Ma come si sono svolti i fatti? Quando è scattata l’operazione dei militari dell’Arma? Come sono state appurate le violenze commesse dalle religiose? Chi ha fatto in modo che fortunatamente questi maltrattamenti venissero a galla? Partiamo dalla risposta all’ultimo interrogativo: gli episodi incriminati sono stati immortalati da una giovane ospite dell’istituto religioso, una ragazzina come tante, che è riuscita nell’intento di riprendere alcune scene violente senza farsi scoprire.
Perchè, proprio per evitare che schiaffi alla nuca, calci, tirate di capelli e ciabatte sulle mani venissero riprese e diffuse, le suore avevano l’abitudine di togliere il cellulare ai piccoli che avrebbero dovuto accudire, e che evidentemente diventano soltanto oggetto delle loro torture.
In uno di questi video la scena ripresa è all’interno della mensa dell’istituto. La suora se la prende con un bimbo di appena 4 anni: gli tira schiaffi e più volte lo afferra per i capelli. Il piccolo ovviamente non capisce e subisce, scoppia a piangere. In suo aiuto arriva il fratello “più grande”.
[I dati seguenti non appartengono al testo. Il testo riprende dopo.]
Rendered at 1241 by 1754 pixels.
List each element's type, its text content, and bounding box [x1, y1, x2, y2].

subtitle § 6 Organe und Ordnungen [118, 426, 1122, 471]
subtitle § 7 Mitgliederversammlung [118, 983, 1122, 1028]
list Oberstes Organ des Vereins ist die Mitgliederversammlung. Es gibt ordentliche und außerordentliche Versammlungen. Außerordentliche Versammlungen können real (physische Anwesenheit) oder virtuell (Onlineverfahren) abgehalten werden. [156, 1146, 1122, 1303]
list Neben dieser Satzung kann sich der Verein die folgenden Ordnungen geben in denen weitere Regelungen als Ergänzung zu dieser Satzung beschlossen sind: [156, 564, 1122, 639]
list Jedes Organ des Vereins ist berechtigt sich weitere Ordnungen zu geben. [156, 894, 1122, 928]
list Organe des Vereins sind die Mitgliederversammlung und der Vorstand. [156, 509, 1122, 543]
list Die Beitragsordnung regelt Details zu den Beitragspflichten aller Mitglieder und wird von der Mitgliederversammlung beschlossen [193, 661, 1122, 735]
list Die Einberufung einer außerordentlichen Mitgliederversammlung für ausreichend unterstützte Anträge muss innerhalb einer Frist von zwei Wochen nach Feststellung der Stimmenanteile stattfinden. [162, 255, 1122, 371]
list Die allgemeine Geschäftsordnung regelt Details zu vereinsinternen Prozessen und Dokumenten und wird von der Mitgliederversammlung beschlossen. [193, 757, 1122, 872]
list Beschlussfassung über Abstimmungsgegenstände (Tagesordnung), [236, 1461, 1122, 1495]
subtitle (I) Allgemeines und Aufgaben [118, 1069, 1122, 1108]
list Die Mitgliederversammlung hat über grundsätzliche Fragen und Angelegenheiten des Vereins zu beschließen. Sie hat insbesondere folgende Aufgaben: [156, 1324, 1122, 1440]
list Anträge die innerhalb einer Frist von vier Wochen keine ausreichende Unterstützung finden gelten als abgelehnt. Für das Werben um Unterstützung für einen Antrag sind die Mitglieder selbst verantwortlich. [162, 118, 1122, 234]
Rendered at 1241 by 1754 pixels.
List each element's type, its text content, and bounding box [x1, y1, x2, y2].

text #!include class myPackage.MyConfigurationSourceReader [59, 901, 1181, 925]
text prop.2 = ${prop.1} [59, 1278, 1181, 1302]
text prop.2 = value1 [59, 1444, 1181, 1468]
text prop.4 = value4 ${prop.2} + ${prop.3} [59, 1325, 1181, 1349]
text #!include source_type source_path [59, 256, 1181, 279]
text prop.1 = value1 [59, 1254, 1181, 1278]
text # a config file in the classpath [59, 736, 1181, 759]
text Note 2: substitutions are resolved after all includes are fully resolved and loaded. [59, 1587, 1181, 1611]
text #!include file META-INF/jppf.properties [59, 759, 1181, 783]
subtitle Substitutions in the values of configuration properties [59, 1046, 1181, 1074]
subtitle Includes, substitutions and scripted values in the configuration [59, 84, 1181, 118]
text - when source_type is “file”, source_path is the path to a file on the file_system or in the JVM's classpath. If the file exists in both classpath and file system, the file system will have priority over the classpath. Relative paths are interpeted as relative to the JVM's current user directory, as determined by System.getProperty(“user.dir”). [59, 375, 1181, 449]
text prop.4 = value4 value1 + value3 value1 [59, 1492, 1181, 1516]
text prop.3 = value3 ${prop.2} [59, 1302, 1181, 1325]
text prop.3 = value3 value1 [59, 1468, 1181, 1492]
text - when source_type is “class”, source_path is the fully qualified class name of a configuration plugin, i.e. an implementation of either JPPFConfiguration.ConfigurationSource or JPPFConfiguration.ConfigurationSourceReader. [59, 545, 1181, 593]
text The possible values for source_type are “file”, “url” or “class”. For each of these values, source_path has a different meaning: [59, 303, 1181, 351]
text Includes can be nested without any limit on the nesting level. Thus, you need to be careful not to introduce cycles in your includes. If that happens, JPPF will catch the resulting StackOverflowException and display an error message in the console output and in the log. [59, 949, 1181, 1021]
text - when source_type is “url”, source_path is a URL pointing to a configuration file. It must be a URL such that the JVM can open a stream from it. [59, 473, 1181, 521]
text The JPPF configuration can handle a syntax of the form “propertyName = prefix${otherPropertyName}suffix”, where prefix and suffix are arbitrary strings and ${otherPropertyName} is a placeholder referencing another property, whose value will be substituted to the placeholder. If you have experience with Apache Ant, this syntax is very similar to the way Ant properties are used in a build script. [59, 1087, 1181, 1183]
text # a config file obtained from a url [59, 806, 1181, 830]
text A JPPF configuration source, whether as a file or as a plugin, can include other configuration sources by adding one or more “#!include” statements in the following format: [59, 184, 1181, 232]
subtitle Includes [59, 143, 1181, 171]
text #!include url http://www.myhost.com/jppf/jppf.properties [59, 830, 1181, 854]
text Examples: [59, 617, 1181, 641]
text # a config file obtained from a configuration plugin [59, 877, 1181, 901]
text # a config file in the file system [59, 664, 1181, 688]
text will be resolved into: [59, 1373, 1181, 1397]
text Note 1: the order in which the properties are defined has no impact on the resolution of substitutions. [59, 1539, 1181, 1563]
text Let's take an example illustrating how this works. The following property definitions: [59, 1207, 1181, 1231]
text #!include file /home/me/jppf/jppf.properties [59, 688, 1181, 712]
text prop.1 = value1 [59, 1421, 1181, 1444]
Anche lui ha però soltanto 8 anni. Aver preso le difese del fratello gli vale un violento schiaffo, che gli provoca la fuoriuscita di sangue dal naso. Immagini che lasciano senza senza parole, scioccanti. L’autrice delle violenze è proprio la madre superiora, una suora malgascia di 50 anni. E’ lei ad essere finita dietro le sbarre a Pozzuoli.
Quel video, girato da una ragazzina evidentemente stufa di vedere e subire, ha consentito ai carabinieri di avviare la fase investigativa. C’era la necessita di provare che il fatto appena raccontato non fosse isolato. Sono state così montate telecamere nascoste e microfoni. Le piccole vittime delle violenze sono state ascoltate in modalità protetta.
In questo modo è stato possibile identificare le responsabili delle violenze: la madre superiora, come detto, che dirige anche l’istituto e le altre suore che si occupavano della mensa e del doposcuola.
La violenza resta tale sempre. La violenza è sempre da condannare, ma l‘Istituto religioso Santa Maria della Provvidenza è un luogo in cui si ospitano minori già in profonda difficolta. Bambini e bambine in attesa di trovare una famiglia in affido o in adozione. Piccoli che hanno già sofferto tanto e che avrebbero avuto solo bisogno di essere rassicurati, protetti e possibilmente amati e voluti.
L’istituto accoglieva, dietro pagamento, anche ospiti esterni. Ecco basta pensare a tutto, ciò per comprendere fino in fondo l’eccezionalità di un’operazione che nessuno avrebbe mai voluto eseguire o raccontare.